Our group is devoted to applied research in diagnostic radiology physics, image processing, surgical navigation, and imaging dosimetry. The main emphasis on digital imaging modalities (DR and CR), CT, and ultrasound. Our mission is to help optimizing patient care through technical innovation, research and education. For more information see here.
Mammography Physics | Ultrasound | Phantoms | Dosimetry and Dose Optimization | Digital Image Processing | 3D Navigation
Since the introduction of the Austrian mammography screening in 2009, our center has been continuously involved in the development and expansion of methods for improving the quality assessment for mammography devices. Our close cooperation with the mammography screening reference center for technical quality control, led to a number of interesting publications and promising projects. Recently, a project granted by the FFG enabled us to develop a prototype to evaluate image quality for tomography. This phantom has already been approved by the FDA (U.S. Food and Drug Administration) and will be part of the new Austrian standards for quality control in mammography.
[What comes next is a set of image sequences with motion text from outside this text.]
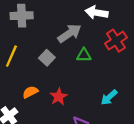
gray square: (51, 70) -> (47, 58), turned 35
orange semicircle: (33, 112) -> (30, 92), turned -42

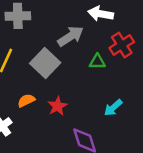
green triangle: (84, 55) -> (97, 62), moved
gray square: (47, 58) -> (45, 63), size x1.6

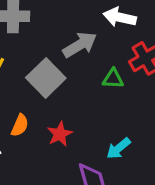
orange semicircle: (26, 101) -> (20, 125), turned 138
cyan arrow: (113, 108) -> (118, 148), moved

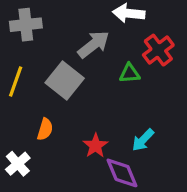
red star: (60, 134) -> (95, 146), moved

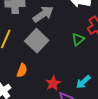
gray arrow: (94, 44) -> (43, 14), moved
green triangle: (130, 73) -> (78, 39), turned -40

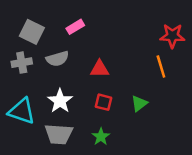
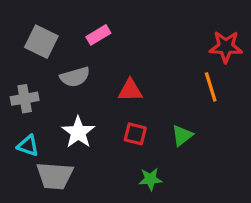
gray cross: (22, 63) -> (25, 99), moved
cyan triangle: (22, 111) -> (28, 146), size x0.6
gray trapezoid: (59, 134) -> (55, 176), moved
green star: (101, 137) -> (150, 179), moved, turned 30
While research for output investigations and standardisation of optimal ultrasound imaging quality cover the macroscopic world, some research topics are dedicated to gather quantitative molecular information, bioluminescence applications and to AI-based image evaluation. Our research includes advanced technologies like artificial intelligence or augmented reality and modern ultrasound procedures to lay the base for new quantitative clinical applications or for supporting high-quality medical ultrasound education. Access to the modern technical facility of the center as well as cooperation with internal and external groups let us use synergistic effects for this research.
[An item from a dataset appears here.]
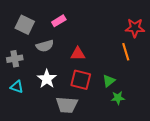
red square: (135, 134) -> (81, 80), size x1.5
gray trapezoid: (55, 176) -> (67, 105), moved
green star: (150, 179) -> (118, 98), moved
Imaging phantoms are specifically designed objects used to measure, evaluate, analyze, or optimize the performance, image quality, or dose level of various imaging modalities. The use of phantoms in medical imaging goes far beyond simple image quality test objects. Our department and this group have a long history of phantom and phantom material development. Currently, 3D printing and additive manufacturing is becoming more and more important for the design and production of advanced phantoms.
Dosimetry in diagnostic and interventional application differs considerably from radiotherapy dosimetry. We engage in both, dosimetry methodology for keV x-ray beams, and methodology, i.e., radiation metrology.
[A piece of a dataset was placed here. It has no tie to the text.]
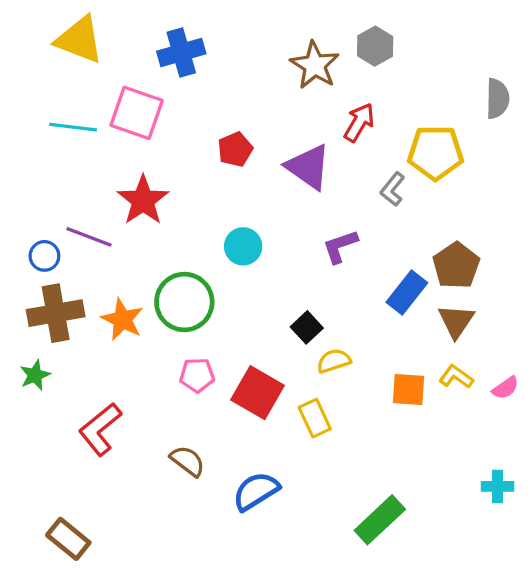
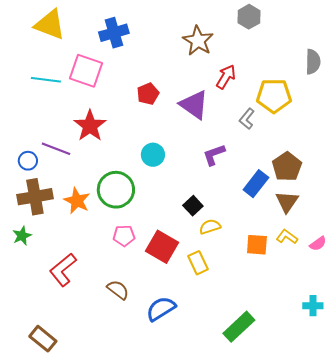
gray hexagon: (375, 46) -> (249, 17), moved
Dose optimization, relying on accurate and concise dosimetry measurements including uncertainty budget estimation, is a key issue and competence in medical imaging physics. We are involved in DRLs, education and other efforts on dose and procedure optimization.
For more than 20 years, we have been working in the field of image-guided therapy, interventional imaging, and applied clinical data processing; topics include computer-aided surgery and surgical augmented reality to real – time registration for image – guided radiotherapy, attenuation correction in PET – MRI and non-isocentric cone-beam CT reconstruction.
Multi-modal image registration aims to spatially align medical images from different imaging modalities into the same coordinate space. Image fusion through registration can integrate complementary information from multi-modal imagesto help achieving more accurate diagnosis and treatment.